* DOCUMENTO DE ORIGEM
# # # # #

JOHN RUSKIN: TEORIAS DA PRESERVAÇÃO E SUAS INFLUÊNCIAS NA PRESERVAÇÃO DO PATRIMÔNIO BRASILEIRO NO INÍCIO DO SÉCULO XX

FLÁVIA MONTEIRO

Ruskin e as Teorias da Preservação dos Monumentos.


John Ruskin desenvolveu as principais teorias de preservação e restauração de mo-numentos no livro As Sete Lâmpadas da Arquitetura, publicado em 1849 em uma Inglaterra marcada pelo período do desenvolvimento industrial. O livro é divido em sete capítulos, que correspondem ao que o autor chama de as sete lâmpadas, ou “leis” que a arquitetura deveria seguir, são elas: Sacrifício, Verdade, Poder, Beleza, Vida, Memória e Obediência.


Em seu livro, o teórico constrói os capítulos em caráter independente, porém ne-nhum como a Lâmpada da Memória. Este pode ser estudado separadamente, como uma obra autônoma e de muita validade. O teórico estudou nesse capítulo as teo-rias de preservação e conservação do patrimônio histórico, apresentou as ideias do movimento da antirrestauração e do pitoresco na arquitetura.


É na longa duração, com a passagem do tempo, que a arquitetura vai se  impregnando da vida e dos valores humanos; daí a importância de construir edifícios duráveis, e de preservar aqueles que chegaram até nós. (RUSKIN, 2008)

# # # # #

* SEÇÃO DE DADOS

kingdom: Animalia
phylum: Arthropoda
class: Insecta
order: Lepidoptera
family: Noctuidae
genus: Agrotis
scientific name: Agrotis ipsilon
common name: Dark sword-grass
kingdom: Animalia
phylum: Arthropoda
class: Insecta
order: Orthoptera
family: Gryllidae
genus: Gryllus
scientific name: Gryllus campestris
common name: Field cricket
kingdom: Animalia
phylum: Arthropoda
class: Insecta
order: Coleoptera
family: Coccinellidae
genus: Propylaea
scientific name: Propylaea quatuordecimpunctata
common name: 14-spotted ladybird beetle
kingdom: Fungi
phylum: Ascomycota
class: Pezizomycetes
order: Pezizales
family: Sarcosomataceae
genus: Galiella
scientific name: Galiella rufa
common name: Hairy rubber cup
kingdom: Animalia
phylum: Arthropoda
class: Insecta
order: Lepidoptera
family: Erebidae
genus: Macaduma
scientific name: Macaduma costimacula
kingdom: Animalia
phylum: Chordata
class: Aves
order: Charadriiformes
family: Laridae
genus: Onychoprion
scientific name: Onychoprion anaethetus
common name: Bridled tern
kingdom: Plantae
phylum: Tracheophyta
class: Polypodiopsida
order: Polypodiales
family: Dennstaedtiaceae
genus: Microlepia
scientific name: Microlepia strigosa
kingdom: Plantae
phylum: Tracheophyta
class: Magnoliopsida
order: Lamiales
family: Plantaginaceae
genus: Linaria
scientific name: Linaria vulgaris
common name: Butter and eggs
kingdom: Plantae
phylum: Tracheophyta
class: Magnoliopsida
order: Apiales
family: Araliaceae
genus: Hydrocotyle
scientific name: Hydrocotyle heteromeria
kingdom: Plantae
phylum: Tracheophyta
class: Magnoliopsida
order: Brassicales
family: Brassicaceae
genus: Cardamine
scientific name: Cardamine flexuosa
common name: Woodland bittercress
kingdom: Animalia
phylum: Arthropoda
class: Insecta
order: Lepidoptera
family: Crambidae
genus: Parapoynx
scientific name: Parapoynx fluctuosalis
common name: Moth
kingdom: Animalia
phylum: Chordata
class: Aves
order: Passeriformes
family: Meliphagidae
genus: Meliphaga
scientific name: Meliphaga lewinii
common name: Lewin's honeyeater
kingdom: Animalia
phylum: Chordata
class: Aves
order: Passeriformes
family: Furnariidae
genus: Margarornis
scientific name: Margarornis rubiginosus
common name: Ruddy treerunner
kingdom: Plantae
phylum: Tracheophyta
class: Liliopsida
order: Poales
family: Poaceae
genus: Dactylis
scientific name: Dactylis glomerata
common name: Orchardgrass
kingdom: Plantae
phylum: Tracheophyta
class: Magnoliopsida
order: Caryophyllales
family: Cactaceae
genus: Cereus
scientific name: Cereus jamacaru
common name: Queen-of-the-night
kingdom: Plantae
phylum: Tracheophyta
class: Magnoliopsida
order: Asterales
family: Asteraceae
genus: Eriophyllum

# # # # #

* INSTRUÇÕES DE TRABALHO
A - Liste todas as lâmpadas da arquitetura nomeadas no texto sobre Ruskin.
B - Segundo o texto sobre Ruskin, em que ano foi publicado o livro As Sete Lâmpadas da Arquitetura?
C - Transcreva do texto sobre Ruskin o trecho que começa nas palavras "Ruskin e as" e termina depois de "pitoresco na arquitetura.".
Os itens não são usados nesta atividade.

* RESPOSTAS POR TAREFA
A - Sacrifício, Verdade, Poder, Beleza, Vida, Memória e Obediência.

B - Em 1849.

C -
Ruskin e as Teorias da Preservação dos Monumentos.


John Ruskin desenvolveu as principais teorias de preservação e restauração de mo-numentos no livro As Sete Lâmpadas da Arquitetura, publicado em 1849 em uma Inglaterra marcada pelo período do desenvolvimento industrial. O livro é divido em sete capítulos, que correspondem ao que o autor chama de as sete lâmpadas, ou “leis” que a arquitetura deveria seguir, são elas: Sacrifício, Verdade, Poder, Beleza, Vida, Memória e Obediência.


Em seu livro, o teórico constrói os capítulos em caráter independente, porém ne-nhum como a Lâmpada da Memória. Este pode ser estudado separadamente, como uma obra autônoma e de muita validade. O teórico estudou nesse capítulo as teo-rias de preservação e conservação do patrimônio histórico, apresentou as ideias do movimento da antirrestauração e do pitoresco na arquitetura.